University of Kentucky College of Public Health assistant professor, Dr. Christina Studts, was recently awarded a three-year, $450,000 grant from the National Institute of Mental Health (NIMH) to improve the delivery of behavioral parent training (BPT) programs in underserved communities. Through her research, Dr. Studts is partnering with local health departments in the Cumberland Valley District Health Department, UK’s Center of Excellence in Rural Health, and Kentucky Homeplace to increase the accessibility of evidence-based programs in rural Appalachian communities aimed at preventing child behavior disorders and their long-term negative outcomes.
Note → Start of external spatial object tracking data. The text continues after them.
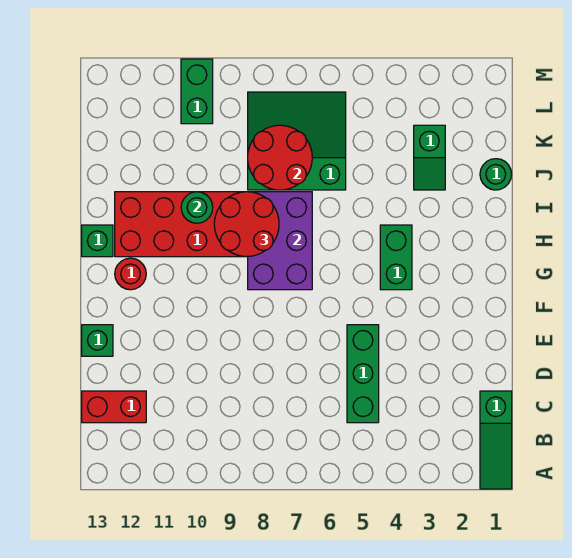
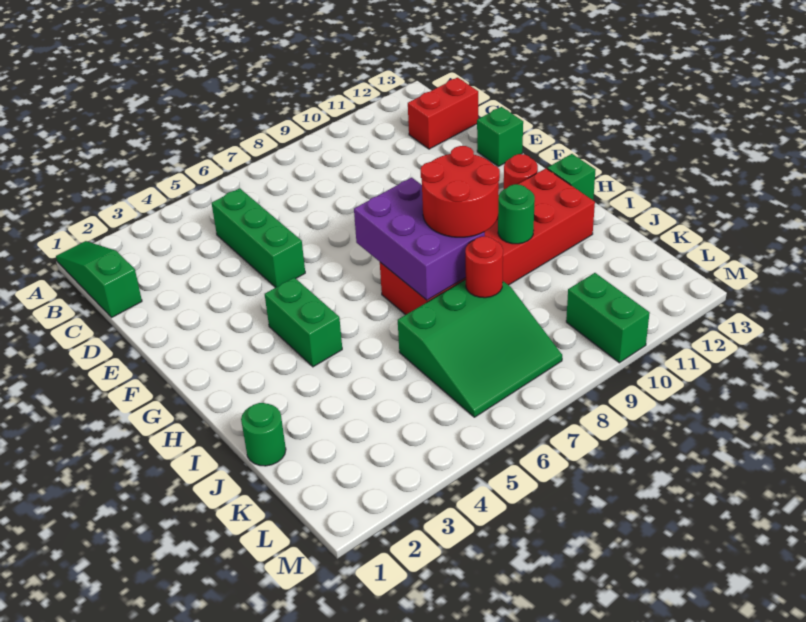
green 1x2 slope [414,125,445,190] -> none
red 2x2 round brick [248,125,312,190] -> red 1x1 round brick [465,236,503,298]

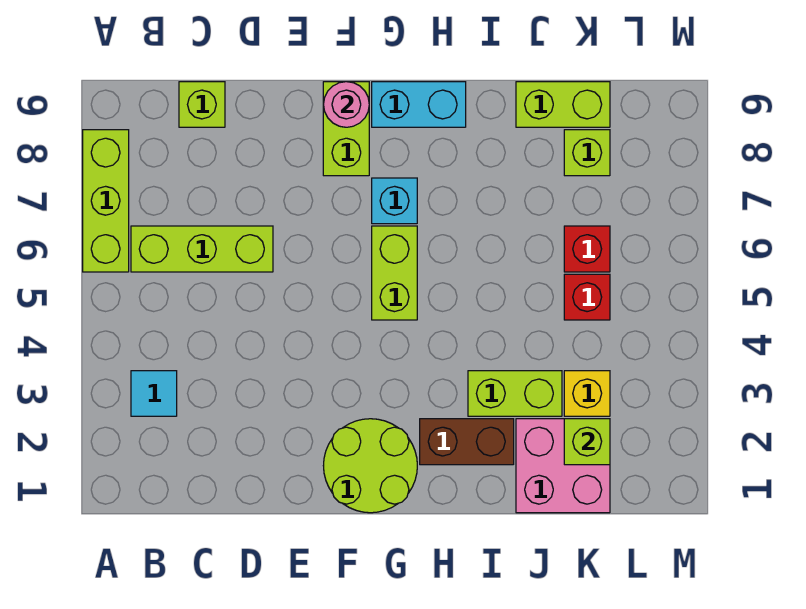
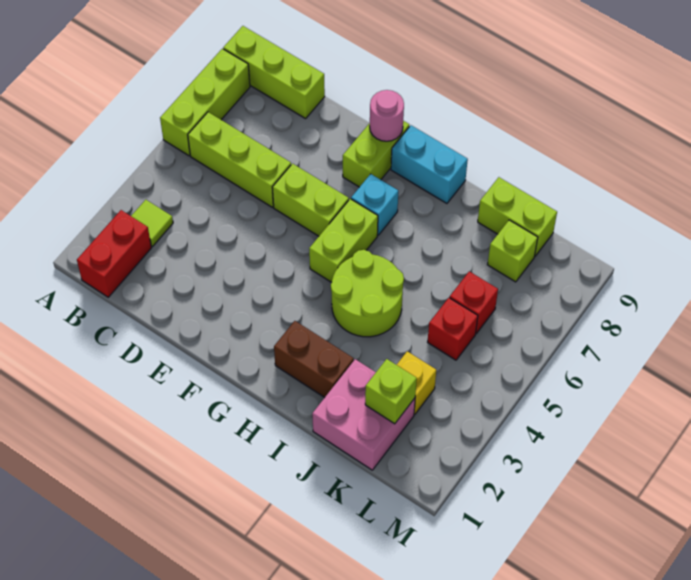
none -> red 1x2 brick [77,210,152,297]
cyan 1x1 tile [131,371,177,416] -> lime 1x1 tile [131,200,173,246]
lime 1x1 brick [179,82,225,127] -> lime 1x3 brick [223,26,325,119]
lime 2x2 round brick [323,419,417,513] -> lime 2x2 round brick moved to [331,250,404,337]
lime 1x2 brick [468,371,562,416] -> lime 1x2 brick moved to [272,164,349,236]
[Photo: Dr. Christina Studts]
Disruptive behavior problems in young children put them at greater risk for antisocial behaviors in later life, such as substance abuse and criminal activity. Behavioral parent training programs are effective in preventing the negative outcomes and public health impact of these disruptive childhood behaviors. However, in Appalachian communities, limited access to BPT programs and lack of willingness of many parents to use them pose a significant challenge to the dissemination and implementation of these evidence-based interventions.
The need is great in many Appalachian communities for improved delivery of parenting interventions to families. Mental health professional shortages exist in nearly 70 percent of Appalachian communities, where poverty rates are high and significant health disparities abound. Additionally, rural and Appalachian parents frequently cite stigma as one of the barriers they navigate in seeking specialized care for their children’s mental health issues. Other cultural considerations may also come into play, including strong self-reliance and a preference for local providers. The combined impact of cultural factors and limited mental health care access presents a major challenge to the delivery of BPT by mental health professionals in clinics and similar settings in the Appalachian region.
Dr. Studts, who is completing her final year as a KL2 scholar with the UK Center for Clinical and Translational Science (CCTS), initiated her research in BPT programs through a CCTS community-engaged pilot grant, “Preventing Conduct Disorder: Valuing Parent and Provider Perspectives in Appalachia.” Aims of the pilot study were to establish a Community Advisory Board (CAB) in Perry County focused on early childhood mental health, and to assess parent and provider preferences regarding modality, location, and interventionist of BPT in rural Appalachian communities. Guided by the CAB, Dr. Studts found that parents preferred brief interventions delivered by local health workers, and that child service providers recognized the needs but lacked resources and staff to provide preventive BPT services in the community.